Exercise aim> Of the lines below, reproduce exactly those from the line containing "1) pinyin exercise book (635, 296, 825, 515)" to the end, including both the first and the last.
*** Opening Information provided ***
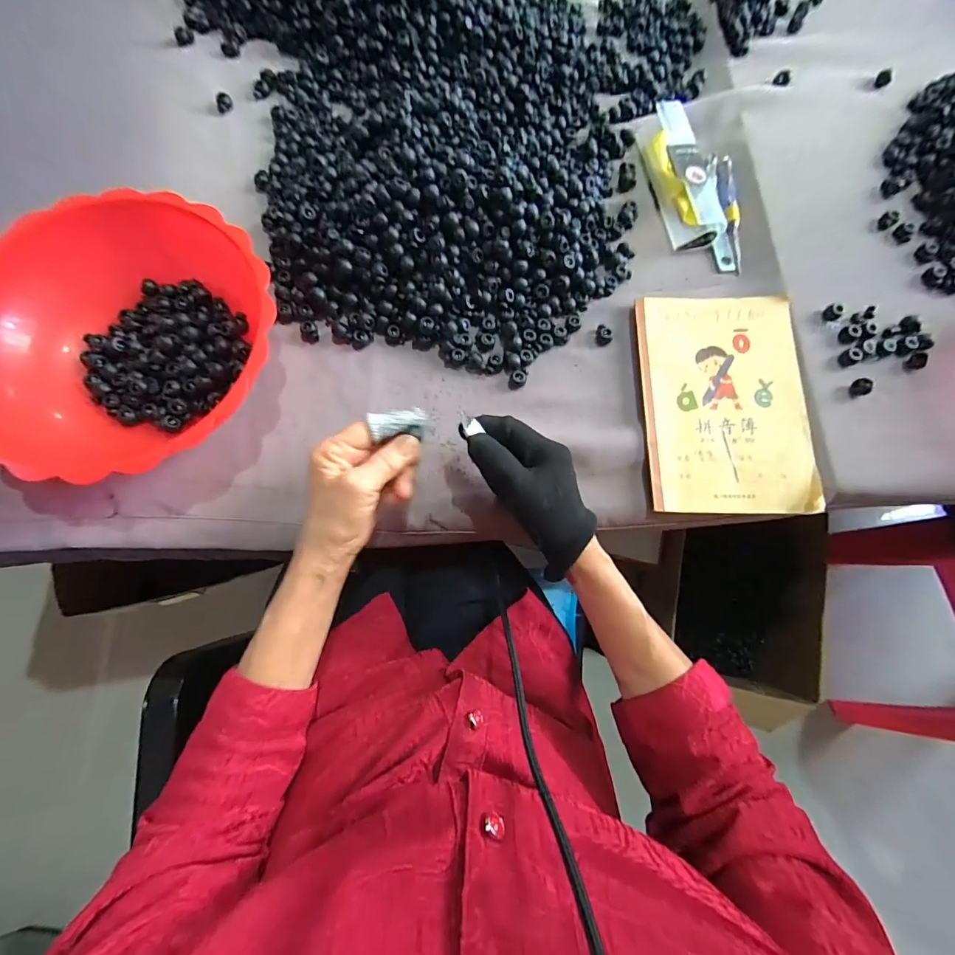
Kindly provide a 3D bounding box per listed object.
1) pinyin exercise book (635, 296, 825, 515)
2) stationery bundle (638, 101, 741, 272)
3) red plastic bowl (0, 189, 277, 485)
*** Closing Information provided ***
Finished task>
1) pinyin exercise book (635, 296, 825, 515)
2) stationery bundle (638, 101, 741, 272)
3) red plastic bowl (0, 189, 277, 485)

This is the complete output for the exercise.